Below is an outline what a standard week could look like. The goal is not to fit each course into an inflexible structure, but to provide basic guidelines to what a week teaching online may look like.

Monday: Course module starts. The module has actually been open for the prior week - but on Monday the discussion boards become available to post, formative quizzes become available, and the assignment function goes lives. All of the materials and deliverables, with their due dates and time estimates, are clear and available from the beginning of the module.

Wednesday Night (late): First student deliverable. This is usually a small deliverable, often a post to a course discussion board around the curriculum (readings and videos) etc. One example is a requirement to ask 3 substantive questions about the materials. Requiring students to respond to each other (example: everyone must answer to questions) by Sunday night insures that the discussion board goes forward.

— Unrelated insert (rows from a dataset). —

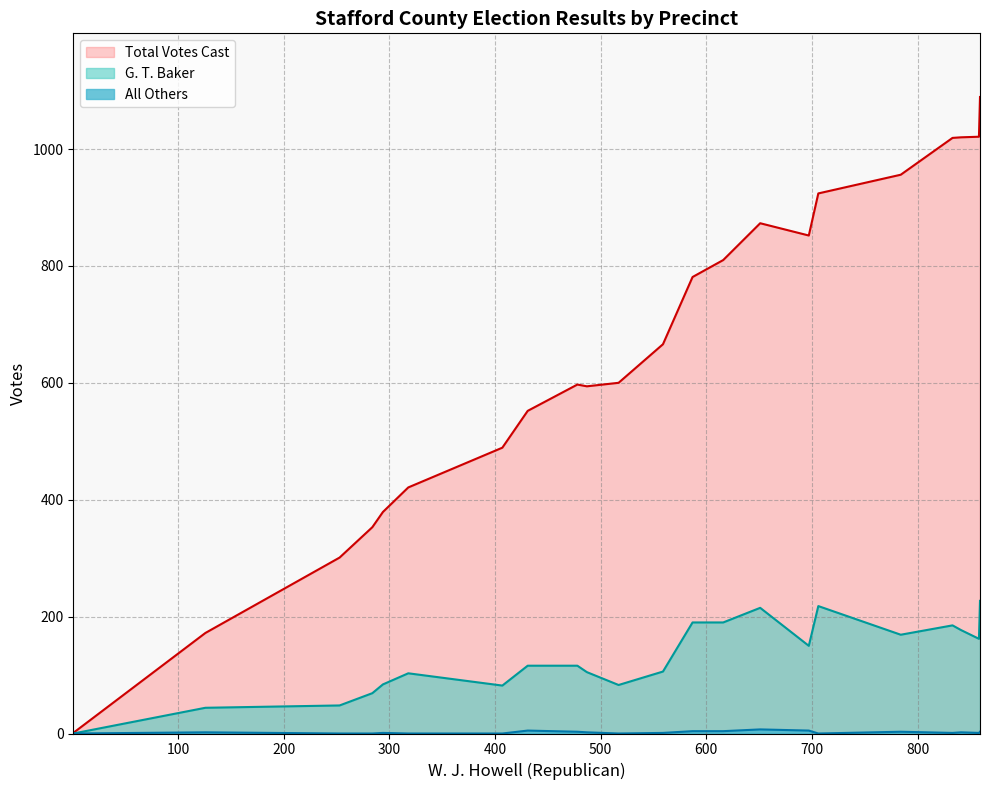

Reading left to right, what are all the values shown in this chart?

G. T. Baker: Central Absentee Precinct=48	Aquia=116	Brooke=69	Chatham=185	Conditional Votes=0	Courthouse=218	Falmouth=150	Ferry Farm=177	Garrisonville=215	Gayle=105	Grafton=162	Griffis=103	Hampton=190	Hartwood=169	Potomac Hills=44	Rock Hill=190	Roseville=83	Ruby=84	Simpson=116	Stefaniga=82	White Oak=106	Widewater=227
All Others: Central Absentee Precinct=0	Aquia=5	Brooke=0	Chatham=1	Conditional Votes=0	Courthouse=0	Falmouth=5	Ferry Farm=2	Garrisonville=7	Gayle=2	Grafton=1	Griffis=0	Hampton=4	Hartwood=3	Potomac Hills=2	Rock Hill=4	Roseville=0	Ruby=1	Simpson=3	Stefaniga=0	White Oak=1	Widewater=3
Total Votes Cast: Central Absentee Precinct=301	Aquia=552	Brooke=353	Chatham=1019	Conditional Votes=1	Courthouse=924	Falmouth=852	Ferry Farm=1020	Garrisonville=873	Gayle=594	Grafton=1021	Griffis=421	Hampton=781	Hartwood=956	Potomac Hills=172	Rock Hill=810	Roseville=600	Ruby=379	Simpson=597	Stefaniga=489	White Oak=666	Widewater=1089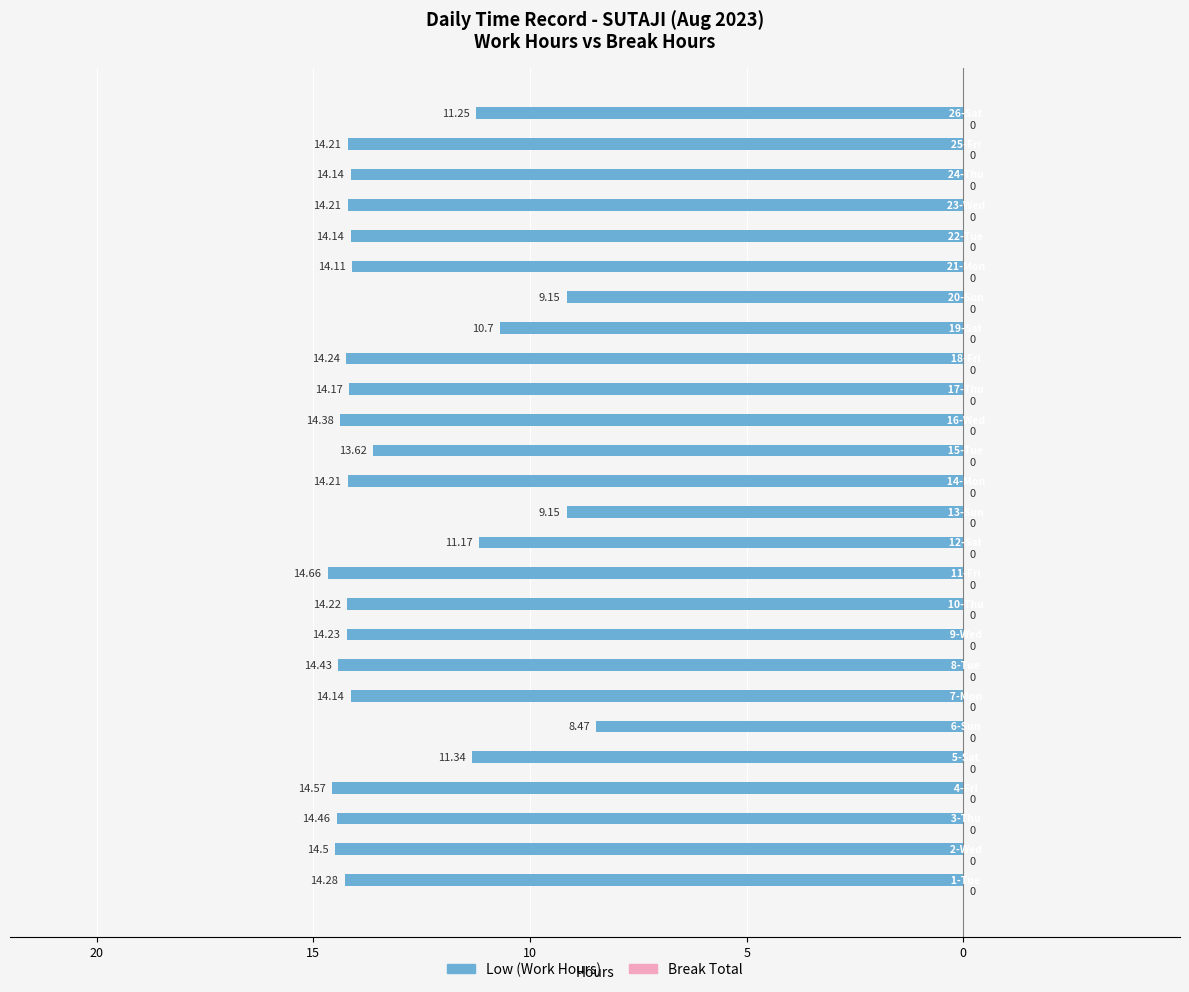

Are the bars horizontal?

Yes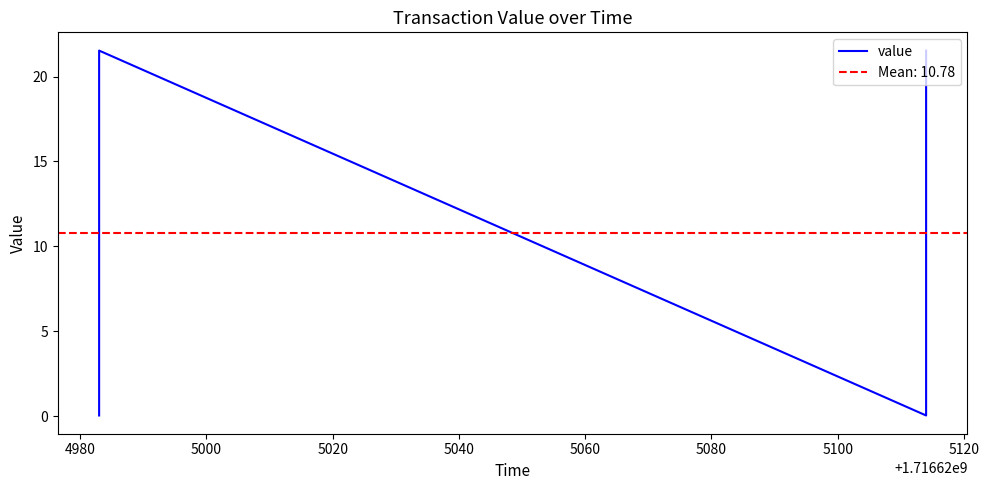

Which label corresponds to the largest value in the chart?

4980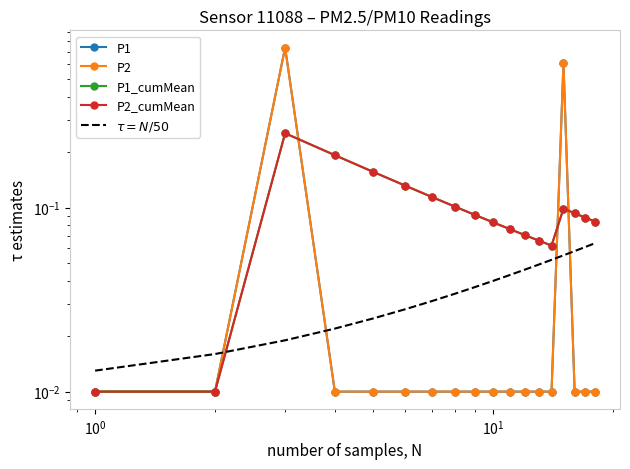

What are all the series names shown in the legend?

P1, P2, P1_cumMean, P2_cumMean, $\tau = N/50$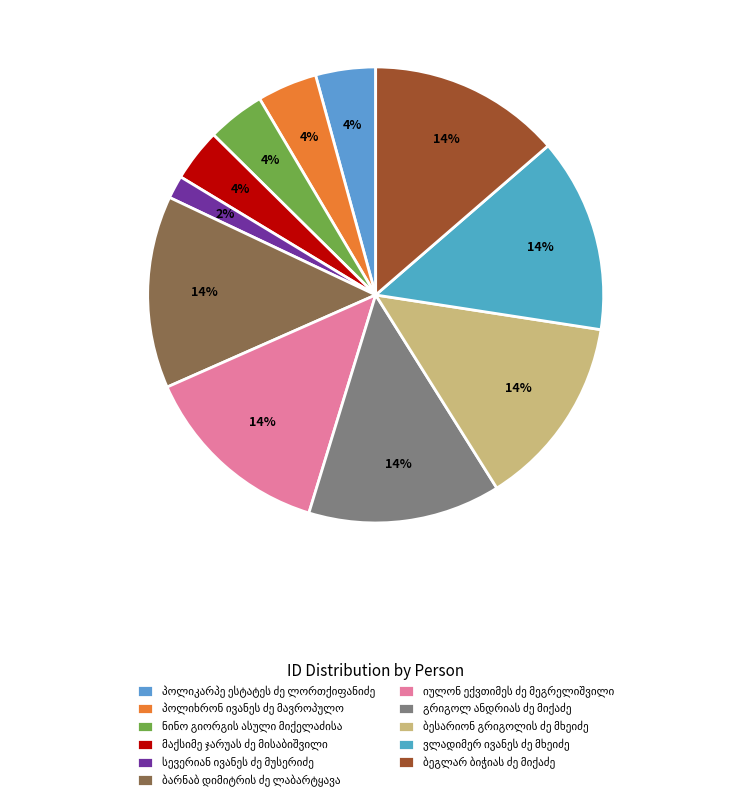

Count the number of slices in the pie.

11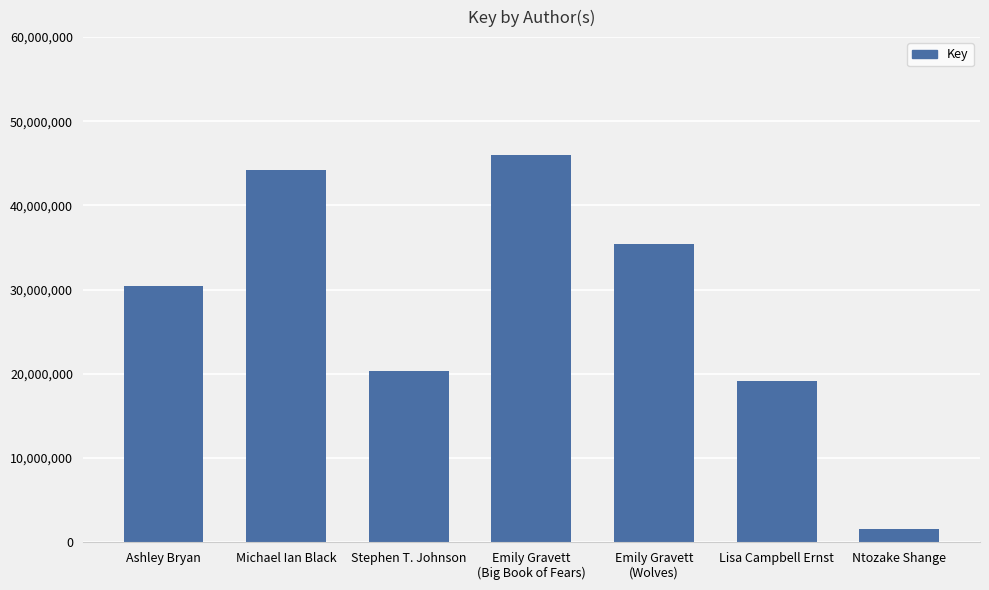

What is the label of the 6th bar from the left?

Lisa Campbell Ernst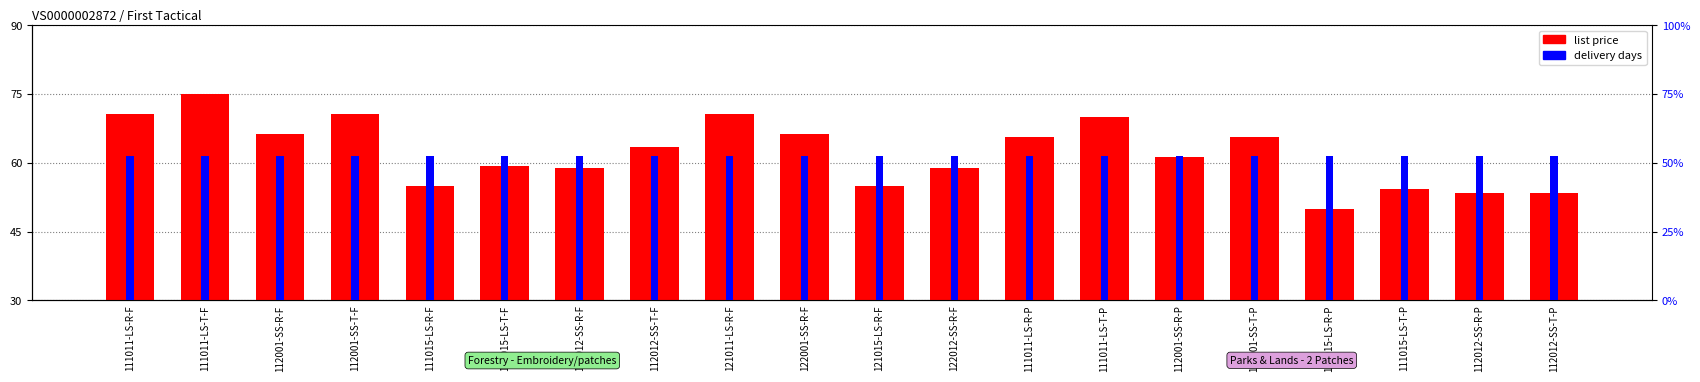

How many series are shown in this chart?

2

Wednesday Night: Weekly Online Synchronous Meeting held (9:00pm EST suggested). Meeting includes a review of the weekly objectives, a mini synthesis by the professor, and student led reporting out and discussion of deliverables and group projects.

Saturday Night (late): Main weekly deliverable due. Delivered to a Discussion Forum (each week has 2 forums). Deliverable could be a presentation (voice-over), case write-up, etc. etc.

Sunday: Instructor and student response to main deliverable.

Sunday Night: Module round-up. Synthesis often provided by instructor using presentation capture software.

Can you offer any additions to my best practices? I'm hoping to be able to fit this all on one easily digestible page. Where do you go to look for resources or ideas? Any books or articles to suggest? Any ideas where this conversation is going on?